_Job item_: The records appear below. Report how many of their lines contain the word "Примус", giving the number alone.

Dataset records
--- START ---

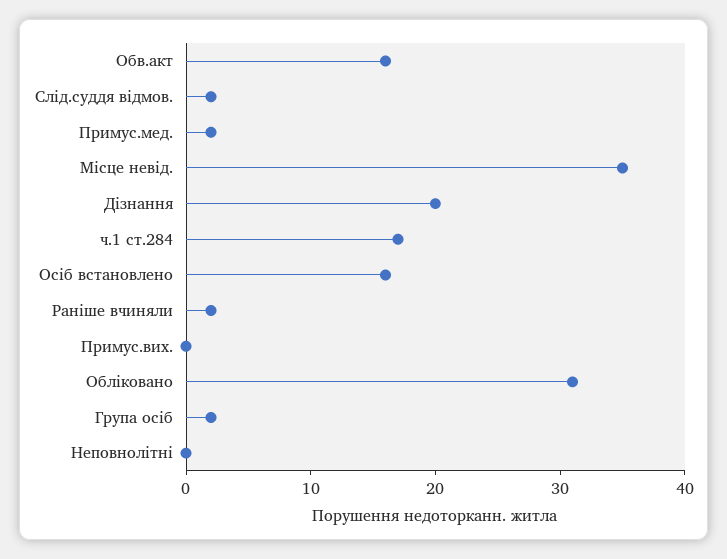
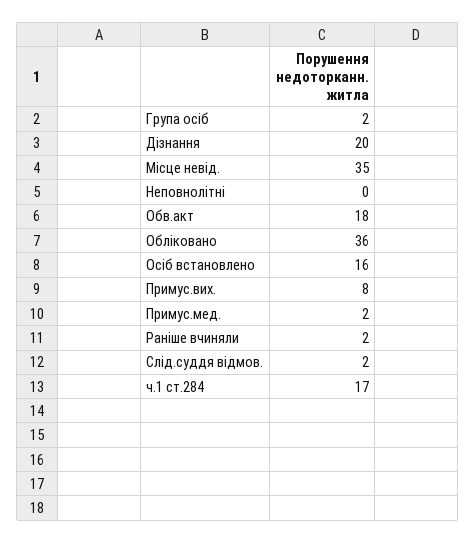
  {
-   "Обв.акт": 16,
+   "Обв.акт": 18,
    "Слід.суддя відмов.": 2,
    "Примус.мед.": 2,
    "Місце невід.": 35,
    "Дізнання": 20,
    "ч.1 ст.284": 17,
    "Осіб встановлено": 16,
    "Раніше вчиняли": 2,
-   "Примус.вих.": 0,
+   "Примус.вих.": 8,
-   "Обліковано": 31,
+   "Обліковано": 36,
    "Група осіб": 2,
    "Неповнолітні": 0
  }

--- END ---
--- START ---

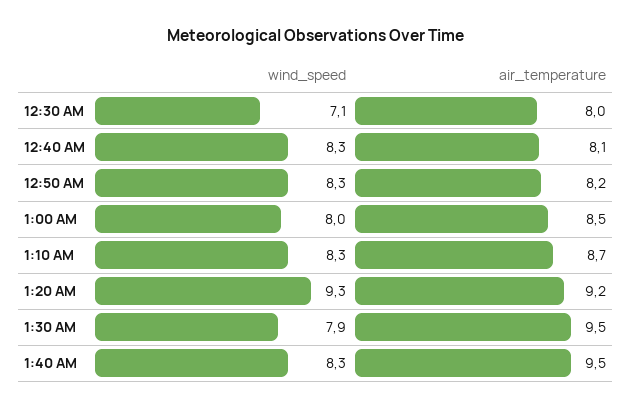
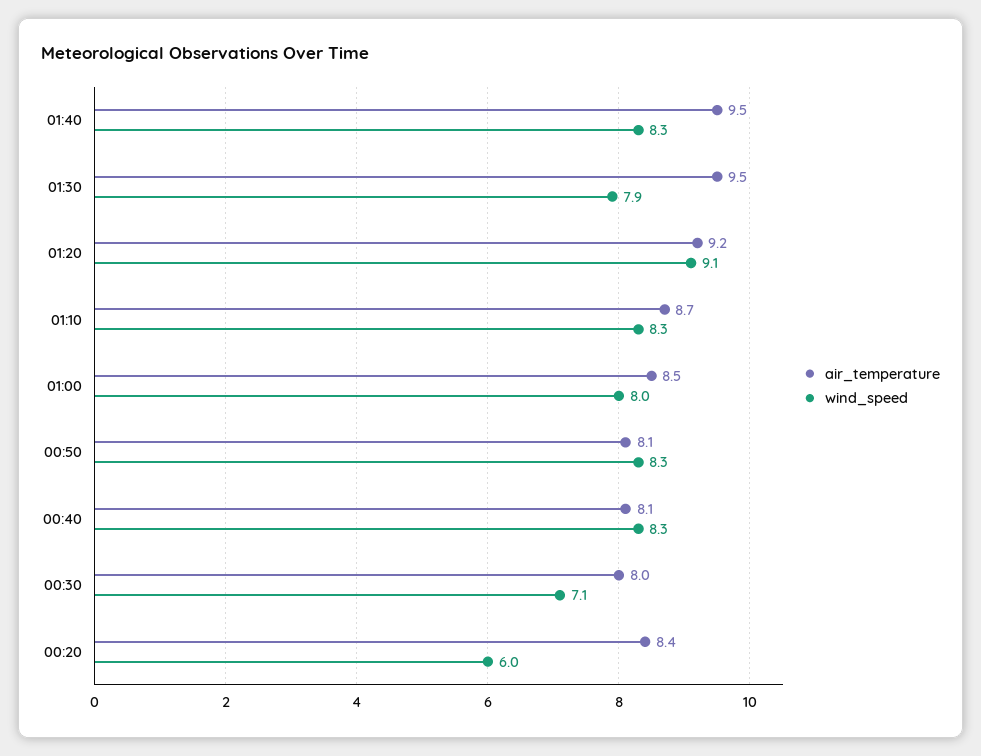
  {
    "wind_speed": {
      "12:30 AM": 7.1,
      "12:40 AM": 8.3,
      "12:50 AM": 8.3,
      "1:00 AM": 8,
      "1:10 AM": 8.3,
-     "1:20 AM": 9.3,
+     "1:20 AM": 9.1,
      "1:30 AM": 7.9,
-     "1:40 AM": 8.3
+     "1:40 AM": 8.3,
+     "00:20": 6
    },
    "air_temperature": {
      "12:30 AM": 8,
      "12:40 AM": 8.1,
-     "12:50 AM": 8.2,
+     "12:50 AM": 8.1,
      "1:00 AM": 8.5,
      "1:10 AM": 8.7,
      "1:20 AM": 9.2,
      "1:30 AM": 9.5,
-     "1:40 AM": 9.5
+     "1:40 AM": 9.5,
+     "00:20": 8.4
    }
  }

--- END ---

_Response below_: 3